Pediatric Solid Tumor Metabolism [A Prospective Study Exploring Metabolism of Solid Tumors in Pediatrics]
Status: | Recruiting |
---|---|
Conditions: | Cancer, Cancer, Cancer, Brain Cancer |
Therapuetic Areas: | Oncology |
Healthy: | No |
Age Range: | Any - 26 |
Updated: | 12/8/2018 |
Start Date: | November 16, 2018 |
End Date: | July 2020 |
Contact: | Tanya Watt, MD |
Email: | tanya.watt@utsouthwestern.edu |
Phone: | 214-456-6363 |
Pediatric Solid Tumor Metabolism [A Prospective, Single Center Study Exploring Solid Tumor Metabolism of Extra-cranial Tumors in the Pediatric Population]
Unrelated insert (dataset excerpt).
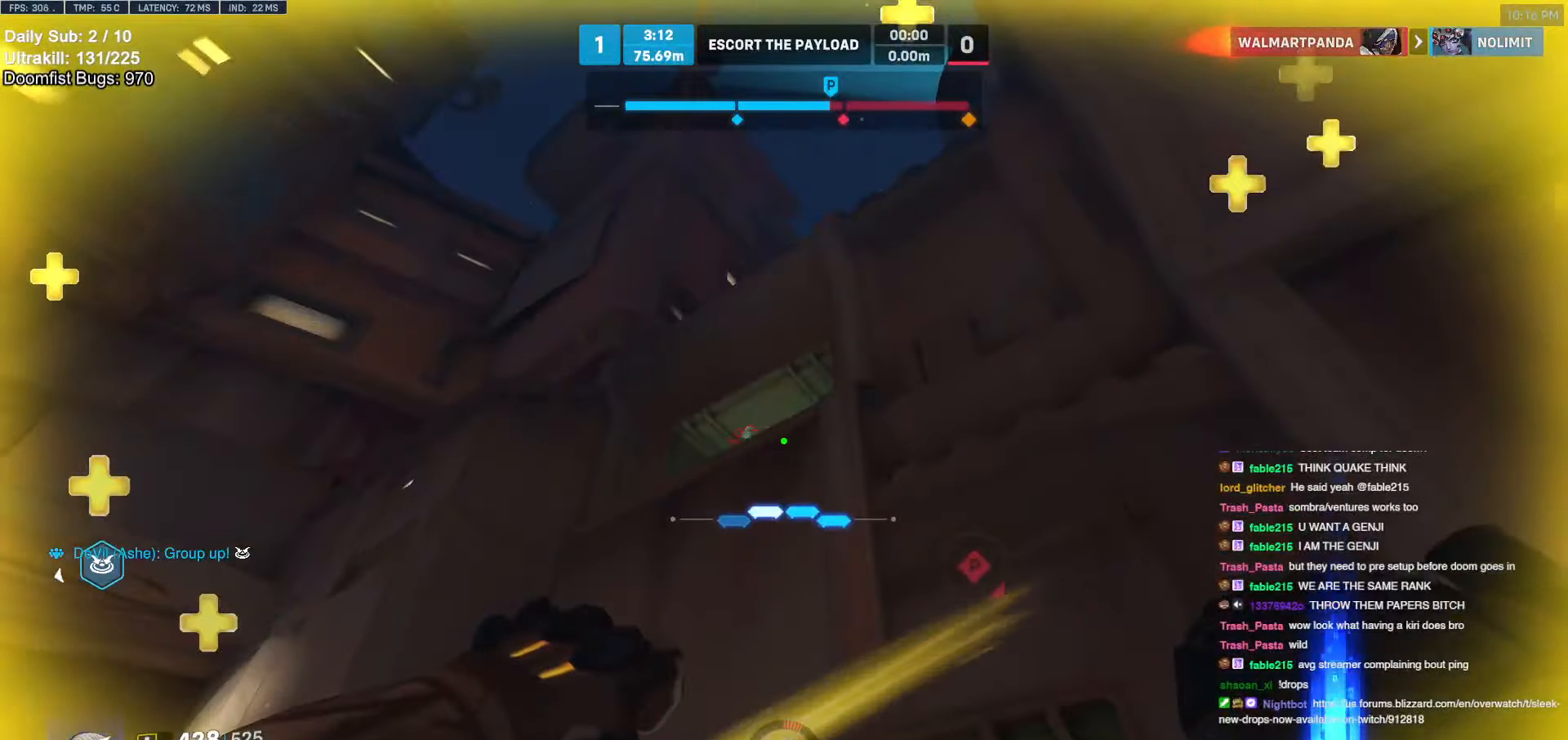
{"keys": ["a"], "mouse": [], "events": [[67, "s", "up"], [167, "w", "down"], [300, "a", "down"], [300, "d", "up"], [300, "mouse_left", "down"], [300, "w", "up"], [433, "mouse_left", "up"]]}
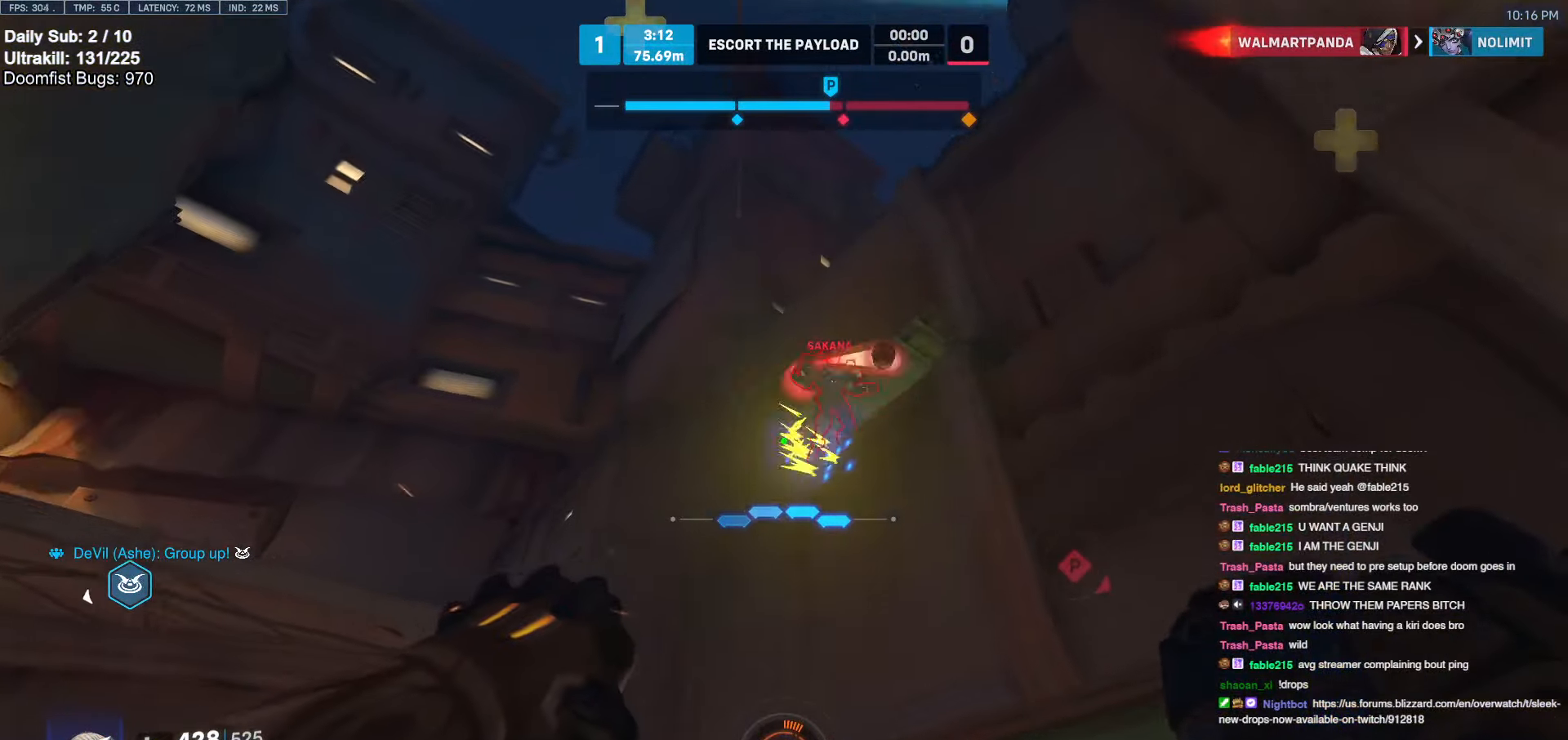
{"keys": ["d"], "mouse": ["left"], "events": [[133, "a", "up"], [133, "d", "down"], [133, "mouse_left", "down"], [217, "mouse_left", "up"], [450, "mouse_left", "down"]]}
To explore metabolic phenotypes of children with extra-cranial solid tumors and compare these
with their histopathological and genetic alterations to discover potential novel biomarkers
and therapeutic targets to improve outcomes in children with high risk disease.
with their histopathological and genetic alterations to discover potential novel biomarkers
and therapeutic targets to improve outcomes in children with high risk disease.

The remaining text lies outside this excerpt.